Example of CLI scripts running as a job that checks the fields in  Role.AssumdedRolePolicyDocument in the returned policy json

Netskope customers can easily create a custom rule to check and enforce this condition and alert if if any applicable roles are not configured properly:

Example of custom rule Netskope customers can easily create to check and enforce this condition


The policy condition, sts:RoleSessionName, is a small but beneficial new feature that will help you quickly understand the identity of users taking actions as seen in your CloudTrail logs.

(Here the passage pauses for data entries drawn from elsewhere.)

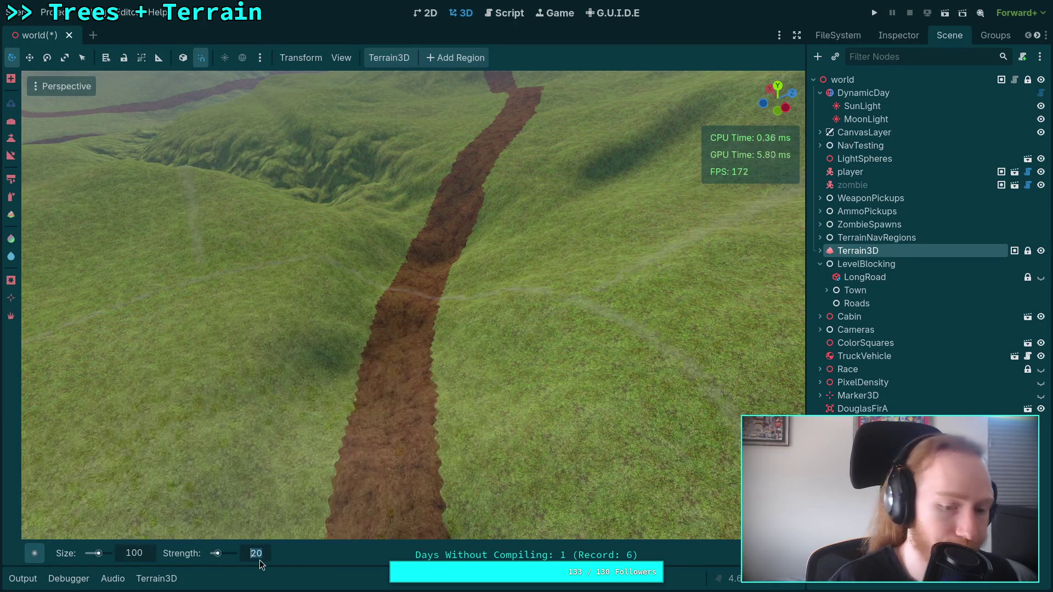
{"action": "type", "text": "50"}
{"action": "key", "text": "Return"}
{"action": "mouse_move", "coordinate": [378, 417]}
{"action": "left_mouse_down"}
{"action": "mouse_move", "coordinate": [361, 394]}
{"action": "mouse_move", "coordinate": [345, 290]}
{"action": "left_mouse_up"}
{"action": "left_click_drag", "start_coordinate": [436, 297], "coordinate": [498, 380]}
{"action": "mouse_move", "coordinate": [352, 302]}
{"action": "left_mouse_down"}
{"action": "mouse_move", "coordinate": [393, 323]}
{"action": "mouse_move", "coordinate": [371, 286]}
{"action": "mouse_move", "coordinate": [378, 260]}
{"action": "mouse_move", "coordinate": [334, 307]}
{"action": "mouse_move", "coordinate": [396, 259]}
{"action": "mouse_move", "coordinate": [384, 264]}
{"action": "mouse_move", "coordinate": [436, 290]}
{"action": "left_mouse_up"}
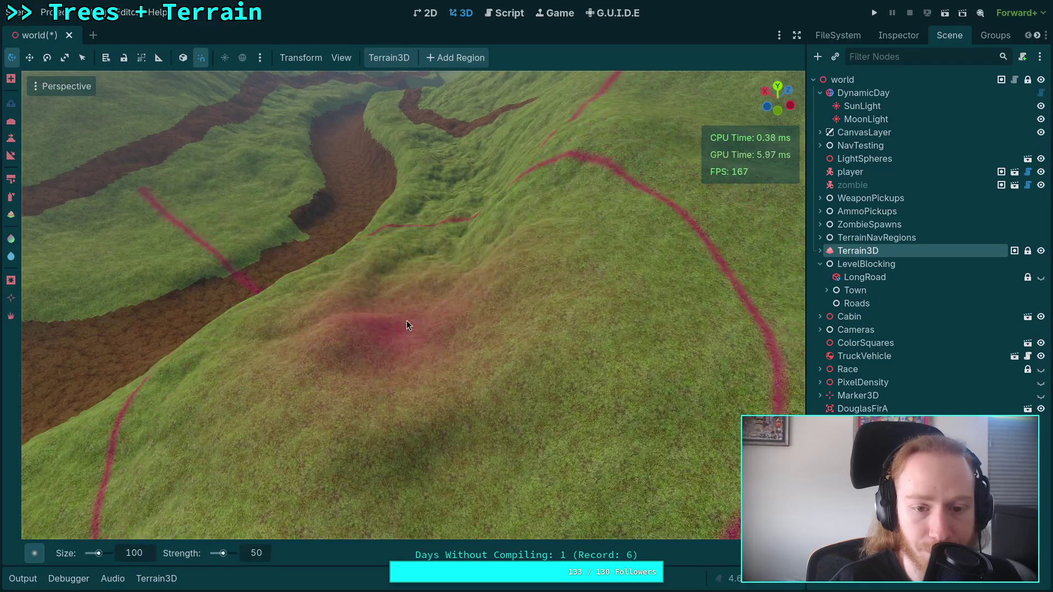
{"action": "left_click_drag", "start_coordinate": [393, 343], "coordinate": [442, 384]}
{"action": "left_click_drag", "start_coordinate": [418, 288], "coordinate": [404, 320]}
{"action": "mouse_move", "coordinate": [345, 258]}
{"action": "left_mouse_down"}
{"action": "mouse_move", "coordinate": [453, 374]}
{"action": "mouse_move", "coordinate": [463, 340]}
{"action": "left_mouse_up"}
Look along the trench from above and switch to texture painting
{"action": "left_click_drag", "start_coordinate": [344, 280], "coordinate": [361, 320]}
{"action": "left_click_drag", "start_coordinate": [371, 231], "coordinate": [410, 400]}
{"action": "left_click_drag", "start_coordinate": [392, 304], "coordinate": [390, 297]}
{"action": "scroll", "coordinate": [389, 296], "scroll_direction": "up", "scroll_amount": 2}
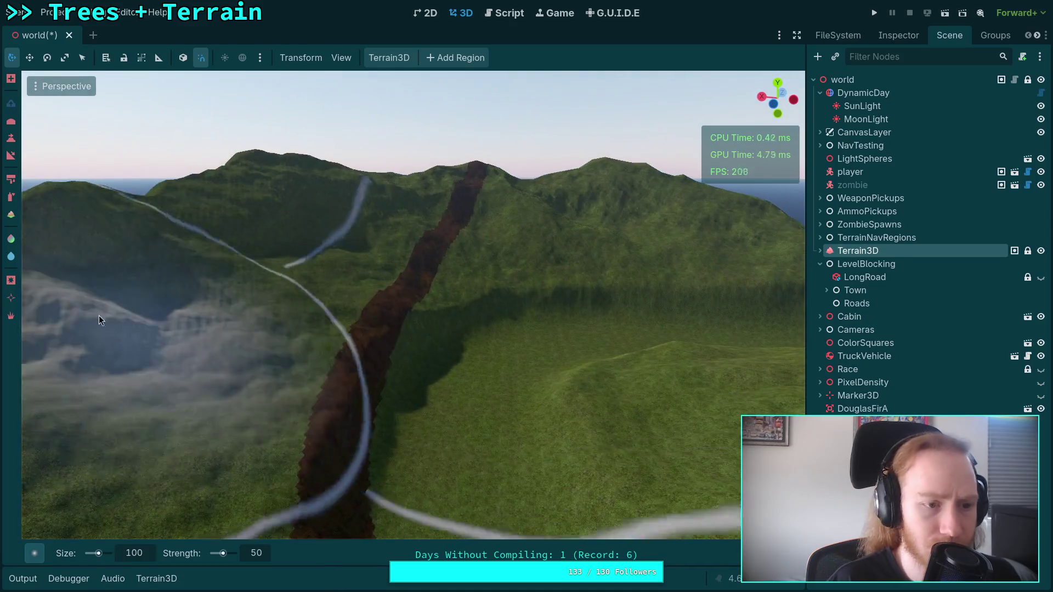
{"action": "left_click", "coordinate": [11, 179]}
Paint dirt texture to extend the brown strip downhill along the trench
{"action": "mouse_move", "coordinate": [59, 558]}
{"action": "left_click", "coordinate": [156, 578]}
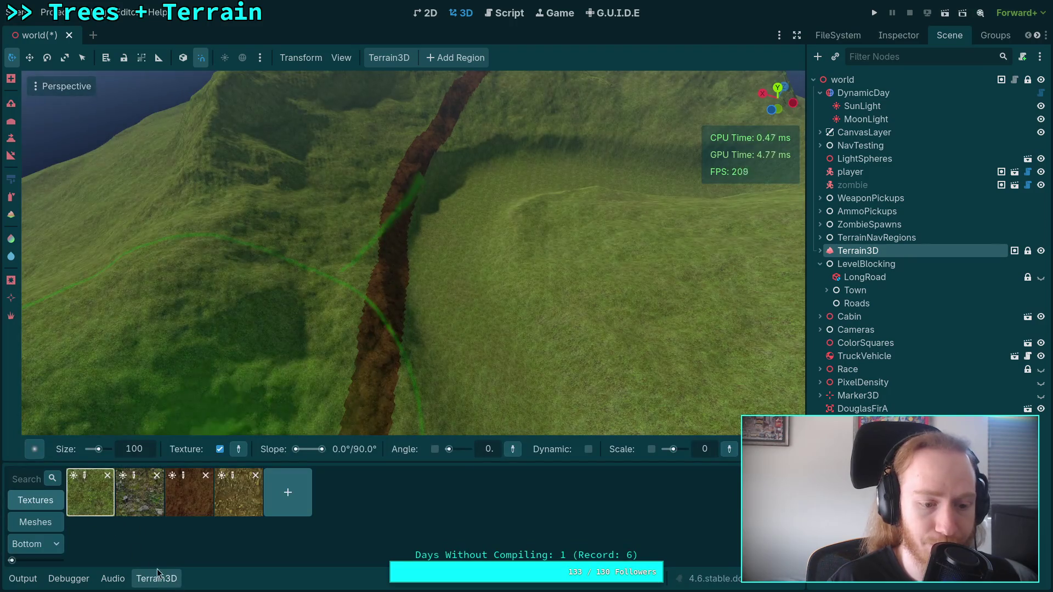
{"action": "left_click", "coordinate": [153, 576]}
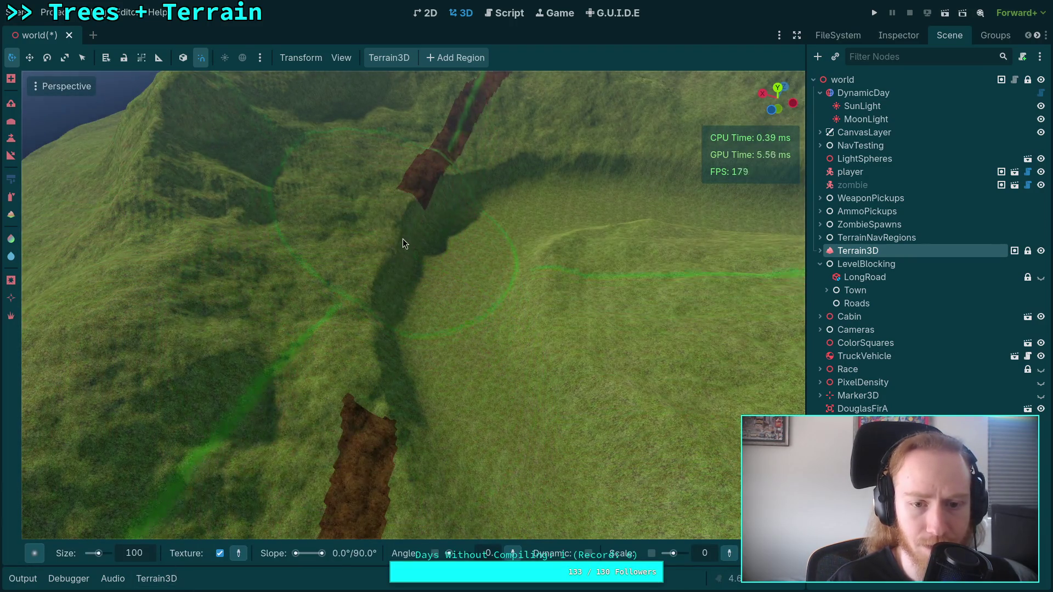
{"action": "mouse_move", "coordinate": [376, 437]}
{"action": "left_mouse_down"}
{"action": "mouse_move", "coordinate": [376, 274]}
{"action": "mouse_move", "coordinate": [413, 379]}
{"action": "left_mouse_up"}
{"action": "mouse_move", "coordinate": [754, 553]}
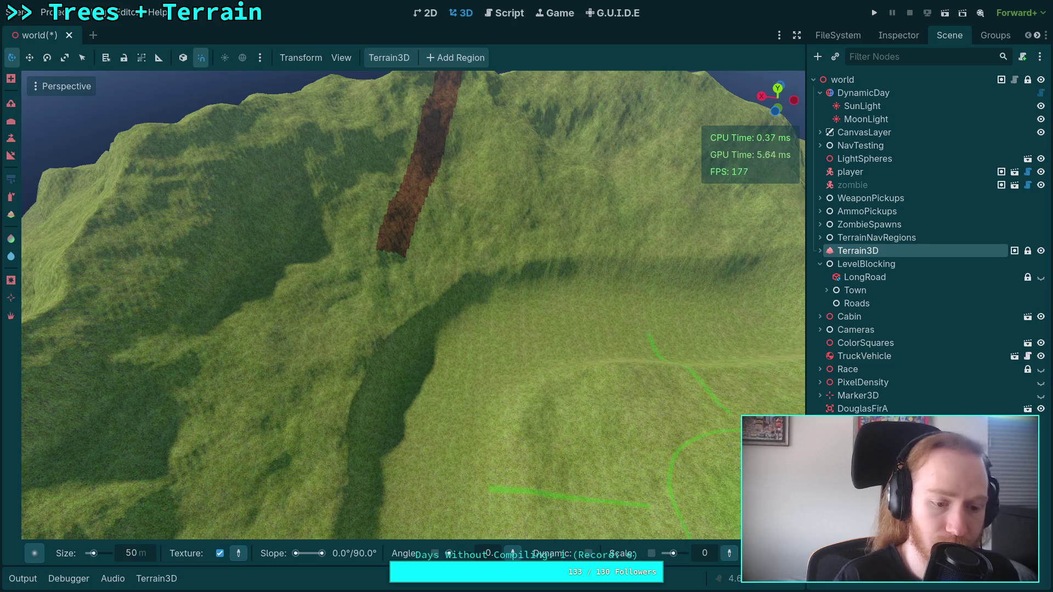
{"action": "left_click_drag", "start_coordinate": [416, 210], "coordinate": [374, 380]}
Inspect the brown paths and lake from several viewing angles
{"action": "left_click_drag", "start_coordinate": [420, 170], "coordinate": [550, 216]}
{"action": "mouse_move", "coordinate": [350, 266]}
{"action": "left_mouse_down"}
{"action": "mouse_move", "coordinate": [205, 157]}
{"action": "mouse_move", "coordinate": [576, 354]}
{"action": "left_mouse_up"}
{"action": "mouse_move", "coordinate": [371, 258]}
{"action": "left_mouse_down"}
{"action": "mouse_move", "coordinate": [389, 430]}
{"action": "mouse_move", "coordinate": [414, 353]}
{"action": "mouse_move", "coordinate": [500, 426]}
{"action": "left_mouse_up"}
{"action": "left_click_drag", "start_coordinate": [345, 239], "coordinate": [564, 343]}
{"action": "left_click_drag", "start_coordinate": [389, 202], "coordinate": [383, 274]}
{"action": "mouse_move", "coordinate": [559, 479]}
{"action": "left_mouse_down"}
{"action": "mouse_move", "coordinate": [519, 426]}
{"action": "mouse_move", "coordinate": [483, 329]}
{"action": "left_mouse_up"}
{"action": "mouse_move", "coordinate": [413, 305]}
{"action": "left_mouse_down"}
{"action": "mouse_move", "coordinate": [449, 329]}
{"action": "mouse_move", "coordinate": [417, 318]}
{"action": "mouse_move", "coordinate": [406, 329]}
{"action": "left_mouse_up"}
{"action": "left_click_drag", "start_coordinate": [684, 194], "coordinate": [384, 329]}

At Netskope, we’ve previously blogged about Securing AWS Temporary Tokens, which describes some of the challenges in reducing risk around temporary tokens, including the same challenge in understanding attacker actions from logs.

Using an sts:RoleSessionName condition in all assumed roles should be a mandatory practice as it improves the clarity and simplicity of logged CloudTrail events for actions taken after assuming a role. Given that AssumeRole typically involves the escalation of privileges, it’s even more crucial to have clear and informative logging in place. 

Security operations are much simpler dealing with one event with all information vs. dealing with two events correlated over time. Even the best of logging products or systems can lose events, and the best of people can forget the secret decoder rings needed to understand logged events. 

We also recommend ensuring that sts:RoleSessionName is incorporated in your role provisioning and IAM change management procedures and that it’s enforced by regular configuration checks.

Finally, it’s a good idea to regularly check the IAM Documentation History to stay on top of the latest changes in IAM which can have a wide-ranging impact on your AWS environment.